Look, here are a lot of theorems to prove, I'm doing you a summary, and basically $\mathcal{S}'(\mathbb{R}^n)$, that is the space of tempered distributions, it's a good space to define the Fourier transform for duality, because essentially the Fourier transform of Schwartz functions satisfies the very useful properties.

Most of these I have studied in several books, there is not just one. "Real Analysis: Modern Techniques and Their Applications" by Folland and "Linear Functinoal Analysis" by "J. Cerda" cover a large part of these topics.

Answer 2

I am extending @JohnMartin's nice answer which shows that the evaluation $$ \langle f, \delta\rangle =f(0) $$ is well-defined for smooth functions $f$. Note that $\delta$ is not only a compactly supported distribution but a compactly supported Radon measure. Given a Radon measure $\mu$ and a continuous function $f$ with compact support, we can define the evaluation $$ \langle f, \mu\rangle := \int f(x) \;\mathrm{d}\mu(x) $$ which defines a duality between the space of compactly supported continuous functions and the space of Radon measures. If $\mu$ is compactly supported the above definition makes sense for all continuous functions (this can be shown using suitable continuous cutoff-functions) and it defines a duality between the space of continuous functions $\mathcal{C}(\mathbb{R}^{n})$ and the space of compactly supported Radon measures.

Since the space $\mathcal{D}(\mathbb{R}^{n})$ is a dense subspace of $\mathcal{C}(\mathbb{R}^{n})$, the space of compactly supported Radon measures is a subspace of the space of distributions $\mathcal{D}'(\mathbb{R}^{n})$ (analogously it is a subspace of $\mathcal{E}'(\mathbb{R}^{n}))$.

In conclusion the above shows that the $\delta$ distribution can be applied to all continuous functions $f$.

Two side notes: The above arguments also work if $\mathbb{R}^{n}$ is replaced by an open set $\Omega$.

Although it is widely used, I do not like the notation $$ \int f(x)\delta(x)\;\mathrm{d}x $$ since the support of $f(x)\delta(x)$ consists of a single point only and hence the function coincides with the zero function almost everywhere and therefore such an integral should be zero.

A detailed discussion of various spaces of distributions can be found in the book "Topological Vector Spaces and Distributions" by John Horváth.
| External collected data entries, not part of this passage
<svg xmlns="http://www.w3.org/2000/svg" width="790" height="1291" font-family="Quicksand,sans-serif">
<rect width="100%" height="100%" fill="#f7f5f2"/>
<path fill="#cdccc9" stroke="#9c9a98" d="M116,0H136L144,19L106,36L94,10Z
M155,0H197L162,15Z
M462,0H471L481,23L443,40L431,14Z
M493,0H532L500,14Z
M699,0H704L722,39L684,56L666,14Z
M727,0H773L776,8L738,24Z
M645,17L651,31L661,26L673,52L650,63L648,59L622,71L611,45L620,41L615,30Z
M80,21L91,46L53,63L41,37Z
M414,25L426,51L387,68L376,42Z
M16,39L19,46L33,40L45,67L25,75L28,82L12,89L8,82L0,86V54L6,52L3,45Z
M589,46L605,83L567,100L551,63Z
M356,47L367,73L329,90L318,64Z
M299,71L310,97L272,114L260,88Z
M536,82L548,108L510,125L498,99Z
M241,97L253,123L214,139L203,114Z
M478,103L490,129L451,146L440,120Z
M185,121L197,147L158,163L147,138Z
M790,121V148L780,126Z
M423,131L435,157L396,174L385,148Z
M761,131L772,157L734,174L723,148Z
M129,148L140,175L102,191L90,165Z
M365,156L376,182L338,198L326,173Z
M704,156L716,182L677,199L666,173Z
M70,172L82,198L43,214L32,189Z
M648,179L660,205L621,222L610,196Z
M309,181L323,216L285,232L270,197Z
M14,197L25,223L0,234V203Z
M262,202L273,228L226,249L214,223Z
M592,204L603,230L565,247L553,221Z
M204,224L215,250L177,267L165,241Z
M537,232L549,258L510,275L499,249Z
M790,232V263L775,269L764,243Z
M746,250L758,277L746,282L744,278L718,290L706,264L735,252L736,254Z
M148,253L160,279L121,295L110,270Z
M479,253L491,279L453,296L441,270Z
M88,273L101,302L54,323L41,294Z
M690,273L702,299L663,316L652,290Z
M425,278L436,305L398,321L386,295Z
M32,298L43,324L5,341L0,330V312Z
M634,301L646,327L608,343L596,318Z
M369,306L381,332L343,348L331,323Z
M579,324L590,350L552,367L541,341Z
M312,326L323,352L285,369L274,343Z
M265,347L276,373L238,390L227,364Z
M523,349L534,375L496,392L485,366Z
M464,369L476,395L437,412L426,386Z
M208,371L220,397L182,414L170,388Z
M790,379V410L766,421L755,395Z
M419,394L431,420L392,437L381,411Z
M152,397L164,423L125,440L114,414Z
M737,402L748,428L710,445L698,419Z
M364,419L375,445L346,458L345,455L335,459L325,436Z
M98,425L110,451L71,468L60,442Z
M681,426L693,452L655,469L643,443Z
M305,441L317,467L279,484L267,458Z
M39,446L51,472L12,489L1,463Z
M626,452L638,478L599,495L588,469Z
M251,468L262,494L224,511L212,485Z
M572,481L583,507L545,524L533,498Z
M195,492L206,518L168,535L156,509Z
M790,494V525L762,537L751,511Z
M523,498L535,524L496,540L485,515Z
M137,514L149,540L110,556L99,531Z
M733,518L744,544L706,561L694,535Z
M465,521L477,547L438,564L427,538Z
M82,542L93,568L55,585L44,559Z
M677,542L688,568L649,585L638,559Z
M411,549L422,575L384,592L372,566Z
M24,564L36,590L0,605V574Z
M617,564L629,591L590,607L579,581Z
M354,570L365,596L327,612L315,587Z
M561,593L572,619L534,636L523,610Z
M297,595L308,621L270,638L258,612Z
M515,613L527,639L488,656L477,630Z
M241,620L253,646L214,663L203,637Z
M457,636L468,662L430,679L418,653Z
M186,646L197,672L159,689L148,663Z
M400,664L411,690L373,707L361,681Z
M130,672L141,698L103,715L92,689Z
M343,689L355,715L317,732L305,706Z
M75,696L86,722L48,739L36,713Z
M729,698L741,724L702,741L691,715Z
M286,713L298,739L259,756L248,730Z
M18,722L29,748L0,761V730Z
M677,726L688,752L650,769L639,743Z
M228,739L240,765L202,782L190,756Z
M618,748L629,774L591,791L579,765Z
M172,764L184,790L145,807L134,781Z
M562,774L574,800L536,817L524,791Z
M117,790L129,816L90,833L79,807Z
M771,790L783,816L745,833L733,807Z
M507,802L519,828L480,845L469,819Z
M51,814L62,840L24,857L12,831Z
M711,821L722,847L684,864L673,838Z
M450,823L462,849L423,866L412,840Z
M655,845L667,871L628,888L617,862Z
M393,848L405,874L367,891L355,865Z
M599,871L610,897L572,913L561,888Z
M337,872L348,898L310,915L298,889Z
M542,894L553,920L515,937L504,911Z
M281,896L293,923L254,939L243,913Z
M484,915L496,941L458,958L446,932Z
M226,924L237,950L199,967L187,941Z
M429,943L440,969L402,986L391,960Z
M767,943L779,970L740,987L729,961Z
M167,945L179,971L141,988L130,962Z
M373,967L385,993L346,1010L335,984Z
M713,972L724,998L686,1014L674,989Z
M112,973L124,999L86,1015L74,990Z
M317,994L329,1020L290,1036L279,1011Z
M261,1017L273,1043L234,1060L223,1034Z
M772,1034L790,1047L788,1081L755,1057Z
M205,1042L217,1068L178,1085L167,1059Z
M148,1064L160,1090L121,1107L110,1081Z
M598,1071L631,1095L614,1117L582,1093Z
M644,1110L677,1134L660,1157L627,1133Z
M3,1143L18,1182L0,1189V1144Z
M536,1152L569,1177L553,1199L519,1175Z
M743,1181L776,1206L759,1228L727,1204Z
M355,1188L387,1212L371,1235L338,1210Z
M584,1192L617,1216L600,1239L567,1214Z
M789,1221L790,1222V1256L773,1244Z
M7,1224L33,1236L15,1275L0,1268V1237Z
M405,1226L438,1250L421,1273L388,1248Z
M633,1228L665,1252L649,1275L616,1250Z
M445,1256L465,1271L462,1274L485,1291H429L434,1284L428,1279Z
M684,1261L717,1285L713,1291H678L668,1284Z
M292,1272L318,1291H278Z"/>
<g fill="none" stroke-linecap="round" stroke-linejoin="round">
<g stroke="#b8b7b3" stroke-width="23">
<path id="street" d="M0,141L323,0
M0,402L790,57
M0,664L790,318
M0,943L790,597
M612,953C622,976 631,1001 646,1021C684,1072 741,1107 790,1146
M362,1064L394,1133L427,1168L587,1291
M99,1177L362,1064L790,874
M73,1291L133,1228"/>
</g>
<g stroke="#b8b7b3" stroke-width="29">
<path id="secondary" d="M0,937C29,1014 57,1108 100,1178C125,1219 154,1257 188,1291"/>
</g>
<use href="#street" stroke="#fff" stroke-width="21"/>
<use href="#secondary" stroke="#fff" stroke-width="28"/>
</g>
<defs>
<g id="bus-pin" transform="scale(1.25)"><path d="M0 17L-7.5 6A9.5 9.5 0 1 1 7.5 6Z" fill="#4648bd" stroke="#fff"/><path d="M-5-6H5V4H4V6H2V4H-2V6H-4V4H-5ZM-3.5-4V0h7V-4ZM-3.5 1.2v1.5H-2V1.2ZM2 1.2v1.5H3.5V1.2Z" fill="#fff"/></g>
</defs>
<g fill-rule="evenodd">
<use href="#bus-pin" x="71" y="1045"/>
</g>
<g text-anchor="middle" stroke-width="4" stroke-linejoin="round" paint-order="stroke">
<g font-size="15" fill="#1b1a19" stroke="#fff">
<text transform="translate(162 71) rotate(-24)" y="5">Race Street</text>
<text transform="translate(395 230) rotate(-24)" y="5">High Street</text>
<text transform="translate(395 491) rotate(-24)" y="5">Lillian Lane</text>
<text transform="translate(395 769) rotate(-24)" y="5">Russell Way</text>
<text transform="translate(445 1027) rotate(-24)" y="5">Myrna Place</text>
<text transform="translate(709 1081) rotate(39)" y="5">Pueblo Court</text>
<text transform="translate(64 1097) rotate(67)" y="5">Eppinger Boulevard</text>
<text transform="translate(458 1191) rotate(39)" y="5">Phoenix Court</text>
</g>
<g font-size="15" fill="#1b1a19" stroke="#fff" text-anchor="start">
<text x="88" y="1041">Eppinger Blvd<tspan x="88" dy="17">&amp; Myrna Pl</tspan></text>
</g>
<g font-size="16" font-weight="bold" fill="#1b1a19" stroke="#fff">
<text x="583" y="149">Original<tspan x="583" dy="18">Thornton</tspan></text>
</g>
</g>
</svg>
The definition of the evaluation of $\delta$ and its derivatives forms the motivation contained in the first chapter of Laurent Schwartz' (who introduced distributions originally) book "Théorie des distributions". Note that the latter is aimed at research mathematicians and might be difficult to read--the motivation is nice to read nevertheless.